What to produce | Set down all of the data exactly. Pictures stay out of the copy.

Input records |
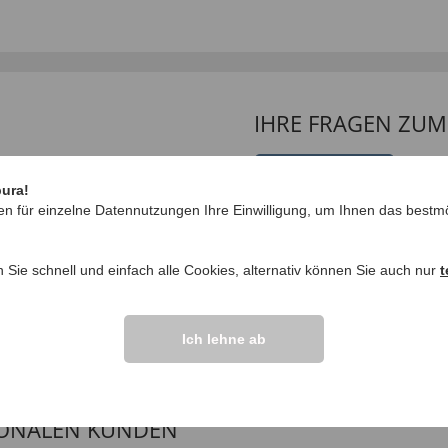
IHRE FRAGEN ZU
Frage stellen
pura!
en für einzelne Datennutzungen Ihre Einwilligung, um Ihnen das bestmö
ngen >>
n Sie schnell und einfach alle Cookies, alternativ können Sie auch nur
t
Ich lehne ab
IONALEN KUNDEN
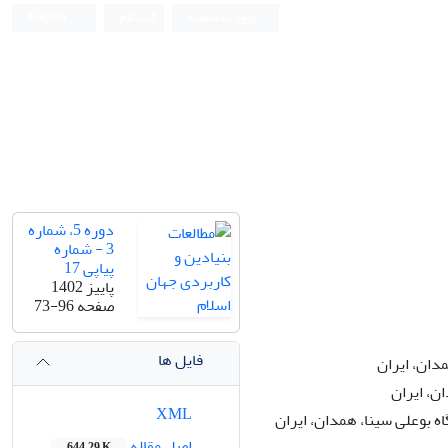
ورود به سامانه
ثبت نام
English
دوره 5، شماره
3 - شماره
پیاپی 17
پاییز 1402
صفحه
73-96
فایل ها
مدان، ایران
ن، ایران
XML
 بوعلی سینا، همدان، ایران
اصل مقاله
644.29 K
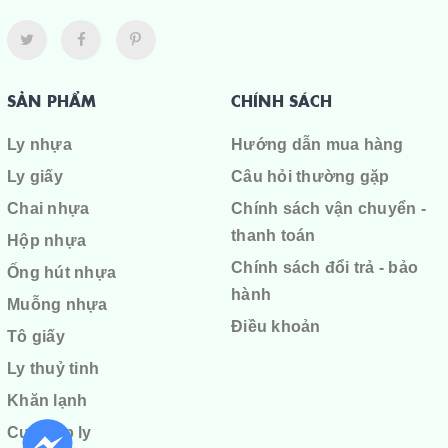
SẢN PHẨM
CHÍNH SÁCH
Ly nhựa
Hướng dẫn mua hàng
Ly giấy
Câu hỏi thường gặp
Chai nhựa
Chính sách vận chuyển -
thanh toán
Hộp nhựa
Chính sách đổi trả - bảo
Ống hút nhựa
hành
Muỗng nhựa
Điều khoản
Tô giấy
Ly thuỷ tinh
Khăn lạnh
Cuộn ép ly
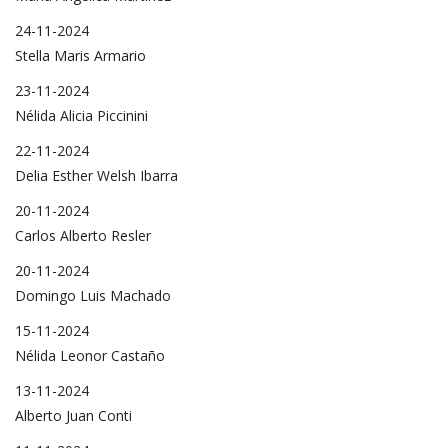
24-11-2024
Stella Maris Armario
23-11-2024
Nélida Alicia Piccinini
22-11-2024
Delia Esther Welsh Ibarra
20-11-2024
Carlos Alberto Resler
20-11-2024
Domingo Luis Machado
15-11-2024
Nélida Leonor Castaño
13-11-2024
Alberto Juan Conti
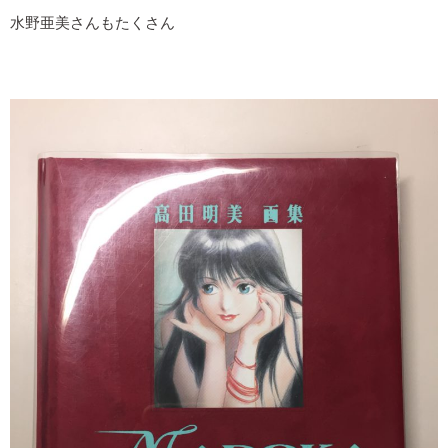
水野亜美さんもたくさん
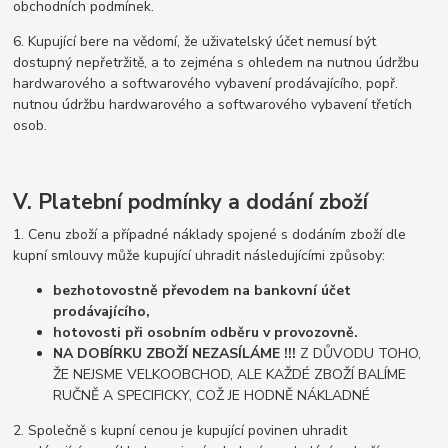
obchodních podmínek.
6. Kupující bere na vědomí, že uživatelský účet nemusí být
dostupný nepřetržitě, a to zejména s ohledem na nutnou údržbu
hardwarového a softwarového vybavení prodávajícího, popř.
nutnou údržbu hardwarového a softwarového vybavení třetích
osob.
V. Platební podmínky a dodání zboží
1. Cenu zboží a případné náklady spojené s dodáním zboží dle
kupní smlouvy může kupující uhradit následujícími způsoby:
bezhotovostně převodem na bankovní účet
prodávajícího,
hotovosti při osobním odběru v provozovně.
NA DOBÍRKU ZBOŽÍ NEZASÍLÁME !!!
Z DŮVODU TOHO,
ŽE NEJSME VELKOOBCHOD, ALE KAŽDÉ ZBOŽÍ BALÍME
RUČNĚ A SPECIFICKY, COŽ JE HODNĚ NÁKLADNÉ
2. Společně s kupní cenou je kupující povinen uhradit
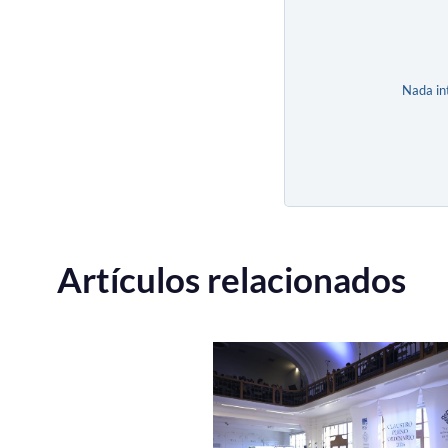
Nada in
Artículos relacionados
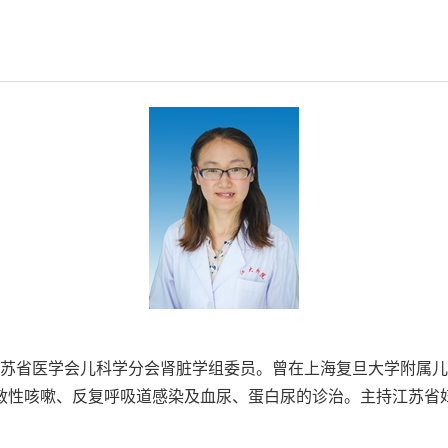
苏省医学会儿科学分会肾脏学组委员。曾在上海复旦大学附属儿
敏性咳嗽、反复呼吸道感染及血尿、蛋白尿的诊治。主持江苏省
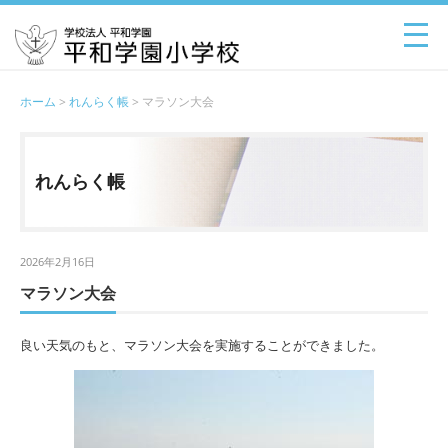
ホーム
>
れんらく帳
> マラソン大会
れんらく帳
2026年2月16日
マラソン大会
良い天気のもと、マラソン大会を実施することができました。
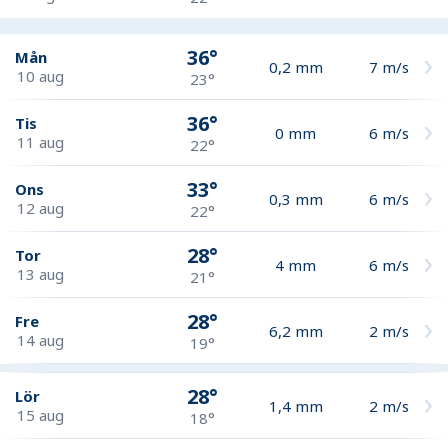
36°
Mån
0,2
mm
7
m/s
10 aug
23°
36°
Tis
0
mm
6
m/s
11 aug
22°
33°
Ons
0,3
mm
6
m/s
12 aug
22°
28°
Tor
4
mm
6
m/s
13 aug
21°
28°
Fre
6,2
mm
2
m/s
14 aug
19°
28°
Lör
1,4
mm
2
m/s
15 aug
18°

Result of the exercise |
IHRE FRAGEN ZU
Frage stellen
pura!
en für einzelne Datennutzungen Ihre Einwilligung, um Ihnen das bestmö
ngen >>
n Sie schnell und einfach alle Cookies, alternativ können Sie auch nur
t
Ich lehne ab
IONALEN KUNDEN
ورود به سامانه
ثبت نام
English
دوره 5، شماره
3 - شماره
پیاپی 17
پاییز 1402
صفحه
73-96
فایل ها
مدان، ایران
ن، ایران
XML
 بوعلی سینا، همدان، ایران
اصل مقاله
644.29 K
SẢN PHẨM
CHÍNH SÁCH
Ly nhựa
Hướng dẫn mua hàng
Ly giấy
Câu hỏi thường gặp
Chai nhựa
Chính sách vận chuyển -
thanh toán
Hộp nhựa
Chính sách đổi trả - bảo
Ống hút nhựa
hành
Muỗng nhựa
Điều khoản
Tô giấy
Ly thuỷ tinh
Khăn lạnh
Cuộn ép ly
24-11-2024
Stella Maris Armario
23-11-2024
Nélida Alicia Piccinini
22-11-2024
Delia Esther Welsh Ibarra
20-11-2024
Carlos Alberto Resler
20-11-2024
Domingo Luis Machado
15-11-2024
Nélida Leonor Castaño
13-11-2024
Alberto Juan Conti
水野亜美さんもたくさん
obchodních podmínek.
6. Kupující bere na vědomí, že uživatelský účet nemusí být
dostupný nepřetržitě, a to zejména s ohledem na nutnou údržbu
hardwarového a softwarového vybavení prodávajícího, popř.
nutnou údržbu hardwarového a softwarového vybavení třetích
osob.
V. Platební podmínky a dodání zboží
1. Cenu zboží a případné náklady spojené s dodáním zboží dle
kupní smlouvy může kupující uhradit následujícími způsoby:
bezhotovostně převodem na bankovní účet
prodávajícího,
hotovosti při osobním odběru v provozovně.
NA DOBÍRKU ZBOŽÍ NEZASÍLÁME !!!
Z DŮVODU TOHO,
ŽE NEJSME VELKOOBCHOD, ALE KAŽDÉ ZBOŽÍ BALÍME
RUČNĚ A SPECIFICKY, COŽ JE HODNĚ NÁKLADNÉ
2. Společně s kupní cenou je kupující povinen uhradit
Nada in
Artículos relacionados
苏省医学会儿科学分会肾脏学组委员。曾在上海复旦大学附属儿
敏性咳嗽、反复呼吸道感染及血尿、蛋白尿的诊治。主持江苏省
ホーム
>
れんらく帳
> マラソン大会
れんらく帳
2026年2月16日
マラソン大会
良い天気のもと、マラソン大会を実施することができました。
36°
Mån
0,2
mm
7
m/s
10 aug
23°
36°
Tis
0
mm
6
m/s
11 aug
22°
33°
Ons
0,3
mm
6
m/s
12 aug
22°
28°
Tor
4
mm
6
m/s
13 aug
21°
28°
Fre
6,2
mm
2
m/s
14 aug
19°
28°
Lör
1,4
mm
2
m/s
15 aug
18°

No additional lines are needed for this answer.